[Extracted page text data]

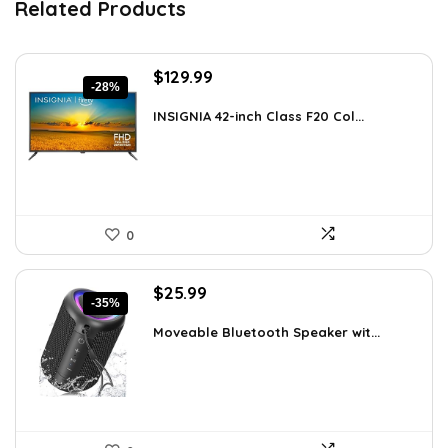
Related Products
Original
Current
$
129.99
-28%
price
price
was:
is:
INSIGNIA 42-inch Class F20 Col...
$179.99.
$129.99.
0
Original
Current
$
25.99
-35%
price
price
was:
is:
Moveable Bluetooth Speaker wit...
$39.99.
$25.99.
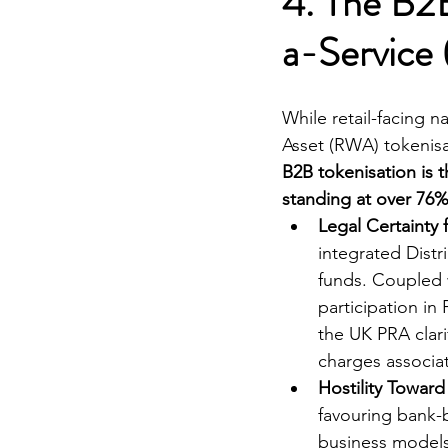
4. The B2B
a-Service 
While retail-facing n
Asset (RWA) tokenisa
B2B tokenisation is 
standing at over 76%
Legal Certainty
integrated Dist
funds. Coupled 
participation in
the UK PRA clari
charges associa
Hostility Towar
favouring bank-
business models 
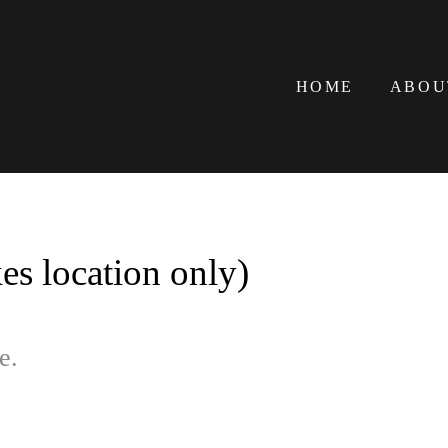
HOME
ABOU
s location only)
e.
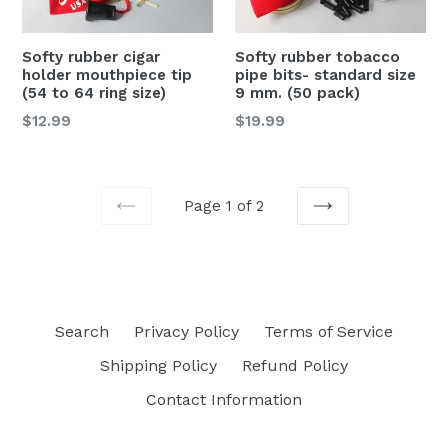
Softy rubber cigar
Softy rubber tobacco
holder mouthpiece tip
pipe bits- standard size
(54 to 64 ring size)
9 mm. (50 pack)
Regular
Regular
$12.99
$19.99
price
price
Page 1 of 2
PREVIOUS
NEXT
Search
Privacy Policy
Terms of Service
Shipping Policy
Refund Policy
Contact Information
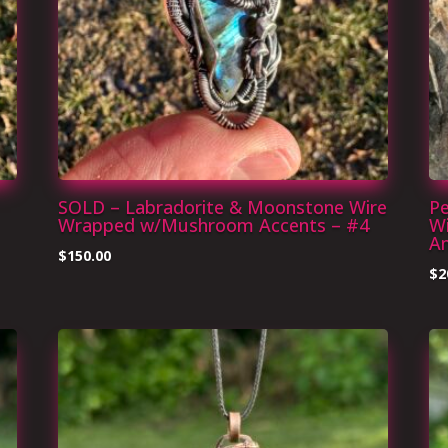
SOLD – Labradorite & Moonstone Wire
Pe
Wrapped w/Mushroom Accents – #4
Wi
Am
$
150.00
$
2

■ **What the exercise asks**: Beginning with the line that contains "Softy rubber tobacco", reproduce every line through the end of the records above exactly, leaving pictures out.

■ **Output of the exercise**:
Softy rubber tobacco
holder mouthpiece tip
pipe bits- standard size
(54 to 64 ring size)
9 mm. (50 pack)
Regular
Regular
$12.99
$19.99
price
price
Page 1 of 2
PREVIOUS
NEXT
Search
Privacy Policy
Terms of Service
Shipping Policy
Refund Policy
Contact Information
SOLD – Labradorite & Moonstone Wire
Pe
Wrapped w/Mushroom Accents – #4
Wi
Am
$
150.00
$
2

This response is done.